Tuesday, April 29, 2014

Never Say Die

Nick Thrasher is the product of his Mother's dalliance with a white
Southerner but he identifies with his inuvialuit Grandfather Jonah. The
main action of the book occurs when Nick goes rafting down the Firth
River in Northern Canada with his older half-brother Ryan Powers, a
Nature Photographer for National Geographic. This is a short easy
action-packed read aimed at young-adult readers that packs an
environmental message.

Wednesday, April 23, 2014

In Too Deep



By Kathryn Shay

In Too Deep is an extremely popular book title. The Romance Genre is a major employer of hunky models though most wear far fewer clothes. No word on whether this one actually fights fires or just lights them.

A pair of fire-fighters trapped in an enclosed space and running out of oxygen do the deed. He’s her captain. After all that hot action the rest of the novella is about what happens after their rescue.

A very different type of fire story from Larry Brown’s On Fire and not just because this one is written by a woman who is not a fireman.

Monday, April 21, 2014

Fearless



Coming of Age, Coming Out, Gay Romance has become a genre so littered with poorly written semi-biographical prose it has become a mine-field of angst and tortured emotion. Finding an entry into this genre that is original and well-done is refreshing. Yes the storyline is totally predictable and telegraphs every plot twist but the characters come alive on the page--well tablet screen--so vividly one doesn't mind; this is not a murder mystery. The authour evokes the high school experience with such realism I felt like a teenager again. The way the book ends it seems to be setting one up to buy a sequel.

Friday, April 11, 2014

On Fire

 
 
Larry Brown’s novels are salt of the earth tales of the common man written with great sympathy and care for his subjects and remarkable realism. In writing about himself he is no less candid revealing a red-necked good ole boy who smokes, drinks and drives, and keeps his wife waiting while he goes out with the boys. He enjoys hunting and fishing and appears to have a careless accident prone streak. As a fireman he is equally dismissive of the dumb things people do and laughs at the discomfort of a facilities manager who sees him smash $1500 windows to ventilate a fire. Fireman in their gung ho desire to knock down a fire have been known to cause more damage than the fire itself.

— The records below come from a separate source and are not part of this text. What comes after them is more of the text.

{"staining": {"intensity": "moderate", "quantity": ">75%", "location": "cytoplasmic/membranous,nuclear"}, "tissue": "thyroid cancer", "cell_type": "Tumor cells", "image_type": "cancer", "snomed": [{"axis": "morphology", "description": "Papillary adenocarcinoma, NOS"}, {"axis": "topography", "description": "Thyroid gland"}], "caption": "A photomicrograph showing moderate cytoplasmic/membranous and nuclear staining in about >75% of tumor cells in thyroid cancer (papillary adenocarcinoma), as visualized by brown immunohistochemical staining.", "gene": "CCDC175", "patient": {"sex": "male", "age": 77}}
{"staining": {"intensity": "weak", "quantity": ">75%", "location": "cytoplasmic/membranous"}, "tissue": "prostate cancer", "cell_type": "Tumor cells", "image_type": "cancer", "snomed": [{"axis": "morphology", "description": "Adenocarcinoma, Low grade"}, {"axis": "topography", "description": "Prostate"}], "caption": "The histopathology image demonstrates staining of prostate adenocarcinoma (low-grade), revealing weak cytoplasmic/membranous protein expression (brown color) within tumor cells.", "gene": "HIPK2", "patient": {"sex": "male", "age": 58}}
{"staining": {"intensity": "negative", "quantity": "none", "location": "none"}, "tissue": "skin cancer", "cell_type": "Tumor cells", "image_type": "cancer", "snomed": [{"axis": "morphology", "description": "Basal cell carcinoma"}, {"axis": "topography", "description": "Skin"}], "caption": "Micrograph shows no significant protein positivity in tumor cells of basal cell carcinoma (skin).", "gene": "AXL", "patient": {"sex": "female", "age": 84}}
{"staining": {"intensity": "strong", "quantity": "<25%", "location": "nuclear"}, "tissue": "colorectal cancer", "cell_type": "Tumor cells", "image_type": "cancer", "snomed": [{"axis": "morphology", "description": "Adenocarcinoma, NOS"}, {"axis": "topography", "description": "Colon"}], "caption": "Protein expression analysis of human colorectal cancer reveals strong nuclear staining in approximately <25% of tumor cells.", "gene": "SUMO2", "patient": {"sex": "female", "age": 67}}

This is a memoir for Larry Brown aficionados. It is by no means great literature. Episodic and disjointed in nature it jumps from personal details and opinions to biographical vignettes to fire tales in no organized order. 

Tuesday, April 01, 2014

They Met at Shiloh

Phillip Bryant’s book is not your everyday Civil War story. It personalizes the war following the human journey of an artillary battery and an infantry troop from opposite sides of the engagement. The last major war fought by troops that lined up and fired on one another the cost in human life and mysery is incalculable. Compared with cruise missiles and drones launched from vast distances and sniper rifles that can shoot from a mile away this war was up close and personal. A don’t shoot until you can see the whites of their eyes kind of war.

Yes there are battles but as we switch back and forth between North and South, Union and Rebel it is the human touch that assumes importance. Waiting for coffee to brew. Looking for the bodies of missing comrades, burial details, camp life,  bravery and cowardice. A wounded or dying man knows no side nor does he care from whence cometh his aide. The common soldier supports his unit; the cause matters little in the long run. The man he kills is not all that different from himself. In this war they may even have been neighbours. In death and injury they rest together.